Voamos o Hawker 4000, o super mid-size da Hawker Beechcraft

Hawker 4000 alia bom preço, benefícios de suporte do fabricante e um pacote completo de aviônica com alcance e uma confortável cabine de passageiros

André Danita Publicado em 30/01/2024, às 16h00

Com alcance de 3.208 milhas náuticas e configuração típica para 8 passageiros, o super mid-size da Hawker Beechcraft é capaz de voar de São Paulo à Europa, ou Estados Unidos, com apenas uma escala -

O jato Hawker 4000, uma das grandes novidades do mercado da aviação executiva, passou recentemente [Agosto de 2007] pelo Brasil antes de ser vendido em plena turnê de demonstração.

Durante esta curta passagem, em que realizou alguns vôos de demonstração, AERO Magazine teve o privilégio de subir a bordo desta máquina para produzir este exclusivo ensaio em voo.

Projetos inovadores demandam tempo de maturação, desenvolvimento de protótipos e extensos testes de homologação, sendo que nem sempre os fabricantes de aeronaves executivas se dispõem a percorrer esse longo caminho. Em meados dos anos 1990, a então Raytheon Aircraft (depois Hawker Beechcraft) decidiu apostar na inovação ao idealizar o sucessor do Hawker 1000.

O fabricante norte-americano colheu sugestões de operadores e partiu de uma “folha em branco” para desenvolver um jato super mid-size que mantivesse a tradição de confiabilidade e robustez da família Hawker e combinasse novas tecnologias, como, por exemplo, a construção da fuselagem em fibra de carbono, empregada também no contemporâneo projeto do entry-level Premier I. Recursos disponíveis apenas em aeronaves de maior porte, como aviônicos avançados e auto-throttle seriam incorporados, sem abrir mão do compromisso de performance e baixos custos operacionais.

Parceiros de risco foram convidados a participar do programa de desenvolvimento, como a Fuji Heavy Industries, do Japão, que ficaria a cargo da construção da asa de perfil supercrítico e a francesa Messier-Dowty, que faria o trem de pouso.

• ENTRADAS LISTADAS
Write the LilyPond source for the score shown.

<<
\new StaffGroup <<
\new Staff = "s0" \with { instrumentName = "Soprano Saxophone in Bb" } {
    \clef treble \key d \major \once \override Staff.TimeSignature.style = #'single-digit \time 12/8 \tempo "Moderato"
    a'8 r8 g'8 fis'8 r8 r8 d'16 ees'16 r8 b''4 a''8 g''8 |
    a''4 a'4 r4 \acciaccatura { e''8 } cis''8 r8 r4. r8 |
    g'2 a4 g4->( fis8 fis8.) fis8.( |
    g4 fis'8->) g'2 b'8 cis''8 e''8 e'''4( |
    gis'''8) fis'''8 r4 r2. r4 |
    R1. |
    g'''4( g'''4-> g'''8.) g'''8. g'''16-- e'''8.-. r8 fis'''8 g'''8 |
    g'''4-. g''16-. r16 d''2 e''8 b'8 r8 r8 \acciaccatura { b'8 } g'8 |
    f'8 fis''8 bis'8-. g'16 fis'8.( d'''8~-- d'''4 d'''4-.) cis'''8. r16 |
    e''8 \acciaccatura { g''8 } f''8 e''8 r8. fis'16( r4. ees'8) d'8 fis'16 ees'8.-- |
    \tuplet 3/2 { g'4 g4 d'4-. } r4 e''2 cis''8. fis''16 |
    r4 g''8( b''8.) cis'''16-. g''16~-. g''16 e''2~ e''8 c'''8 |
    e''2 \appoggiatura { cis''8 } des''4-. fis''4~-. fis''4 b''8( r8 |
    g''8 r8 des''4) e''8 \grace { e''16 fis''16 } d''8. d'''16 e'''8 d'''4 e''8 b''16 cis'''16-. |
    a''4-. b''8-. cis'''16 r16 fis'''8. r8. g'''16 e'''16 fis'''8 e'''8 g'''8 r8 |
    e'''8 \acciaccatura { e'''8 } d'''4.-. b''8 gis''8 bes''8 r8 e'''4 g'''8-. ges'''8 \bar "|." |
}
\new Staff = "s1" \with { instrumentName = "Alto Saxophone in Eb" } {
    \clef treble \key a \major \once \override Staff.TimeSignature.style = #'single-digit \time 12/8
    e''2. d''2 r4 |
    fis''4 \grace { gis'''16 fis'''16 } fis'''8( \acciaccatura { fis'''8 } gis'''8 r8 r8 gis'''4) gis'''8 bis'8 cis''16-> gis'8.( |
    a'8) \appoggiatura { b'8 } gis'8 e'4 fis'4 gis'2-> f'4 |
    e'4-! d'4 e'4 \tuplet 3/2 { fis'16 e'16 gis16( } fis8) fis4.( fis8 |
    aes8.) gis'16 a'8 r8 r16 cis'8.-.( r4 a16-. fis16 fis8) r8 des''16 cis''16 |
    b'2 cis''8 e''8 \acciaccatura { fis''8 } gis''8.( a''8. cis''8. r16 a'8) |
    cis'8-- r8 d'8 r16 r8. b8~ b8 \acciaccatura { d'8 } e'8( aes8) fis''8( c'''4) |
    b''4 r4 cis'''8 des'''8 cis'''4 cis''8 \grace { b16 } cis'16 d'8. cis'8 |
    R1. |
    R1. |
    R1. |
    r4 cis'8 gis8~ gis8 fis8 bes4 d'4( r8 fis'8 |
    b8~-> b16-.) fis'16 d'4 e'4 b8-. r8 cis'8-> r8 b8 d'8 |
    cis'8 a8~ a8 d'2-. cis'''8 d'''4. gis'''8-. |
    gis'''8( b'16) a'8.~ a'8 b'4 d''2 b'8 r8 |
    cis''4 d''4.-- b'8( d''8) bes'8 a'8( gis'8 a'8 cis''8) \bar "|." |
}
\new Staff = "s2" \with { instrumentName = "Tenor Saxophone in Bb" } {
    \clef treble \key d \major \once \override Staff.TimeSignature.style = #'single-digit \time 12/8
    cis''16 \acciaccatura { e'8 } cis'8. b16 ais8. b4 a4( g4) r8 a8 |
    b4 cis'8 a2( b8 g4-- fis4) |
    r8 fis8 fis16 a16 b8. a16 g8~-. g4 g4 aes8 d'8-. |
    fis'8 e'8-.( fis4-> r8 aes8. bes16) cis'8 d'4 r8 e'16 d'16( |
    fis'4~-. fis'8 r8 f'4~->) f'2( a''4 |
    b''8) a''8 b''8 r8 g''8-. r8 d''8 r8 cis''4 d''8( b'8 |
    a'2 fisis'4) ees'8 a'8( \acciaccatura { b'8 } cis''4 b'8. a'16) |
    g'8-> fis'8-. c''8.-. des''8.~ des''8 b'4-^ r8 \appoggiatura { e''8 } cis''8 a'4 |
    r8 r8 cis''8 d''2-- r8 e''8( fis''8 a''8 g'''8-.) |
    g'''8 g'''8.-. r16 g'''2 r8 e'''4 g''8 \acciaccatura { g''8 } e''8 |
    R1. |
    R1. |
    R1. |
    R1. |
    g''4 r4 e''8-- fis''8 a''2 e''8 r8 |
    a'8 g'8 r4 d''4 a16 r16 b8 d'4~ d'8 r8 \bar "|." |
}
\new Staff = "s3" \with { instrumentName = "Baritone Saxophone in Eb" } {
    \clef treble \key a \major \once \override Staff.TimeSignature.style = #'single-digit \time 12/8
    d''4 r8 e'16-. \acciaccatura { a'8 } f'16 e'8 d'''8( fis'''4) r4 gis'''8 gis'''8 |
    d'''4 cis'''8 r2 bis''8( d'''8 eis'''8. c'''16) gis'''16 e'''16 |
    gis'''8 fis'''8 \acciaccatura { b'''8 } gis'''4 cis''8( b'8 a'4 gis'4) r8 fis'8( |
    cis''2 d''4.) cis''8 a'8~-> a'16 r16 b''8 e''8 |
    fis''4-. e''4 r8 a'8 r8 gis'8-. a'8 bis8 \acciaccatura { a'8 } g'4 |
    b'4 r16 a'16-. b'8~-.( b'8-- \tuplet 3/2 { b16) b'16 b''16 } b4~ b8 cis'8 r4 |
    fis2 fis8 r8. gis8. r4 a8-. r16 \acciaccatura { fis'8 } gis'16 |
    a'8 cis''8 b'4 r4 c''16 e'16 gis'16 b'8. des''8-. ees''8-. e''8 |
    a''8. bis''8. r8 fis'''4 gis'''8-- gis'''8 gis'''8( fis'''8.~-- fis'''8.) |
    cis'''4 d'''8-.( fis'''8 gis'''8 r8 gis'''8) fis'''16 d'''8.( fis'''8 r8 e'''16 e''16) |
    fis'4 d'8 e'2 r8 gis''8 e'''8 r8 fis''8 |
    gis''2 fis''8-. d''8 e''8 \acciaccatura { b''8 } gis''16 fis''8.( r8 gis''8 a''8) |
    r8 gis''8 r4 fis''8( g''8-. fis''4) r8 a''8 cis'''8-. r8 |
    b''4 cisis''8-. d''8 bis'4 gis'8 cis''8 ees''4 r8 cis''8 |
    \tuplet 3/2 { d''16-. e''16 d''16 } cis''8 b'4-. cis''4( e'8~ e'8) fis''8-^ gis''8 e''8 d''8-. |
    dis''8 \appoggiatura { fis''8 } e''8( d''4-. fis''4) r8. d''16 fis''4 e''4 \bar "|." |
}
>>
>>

• TAREFA A REALIZAR
Edite o texto sobre o Hawker 4000 de "Com alcance de" a "turnê de demonstração.", trocando "São Paulo" por "Brasília".

• RESULTADO DO EXERCÍCIO
Com alcance de 3.208 milhas náuticas e configuração típica para 8 passageiros, o super mid-size da Hawker Beechcraft é capaz de voar de Brasília à Europa, ou Estados Unidos, com apenas uma escala -

O jato Hawker 4000, uma das grandes novidades do mercado da aviação executiva, passou recentemente [Agosto de 2007] pelo Brasil antes de ser vendido em plena turnê de demonstração.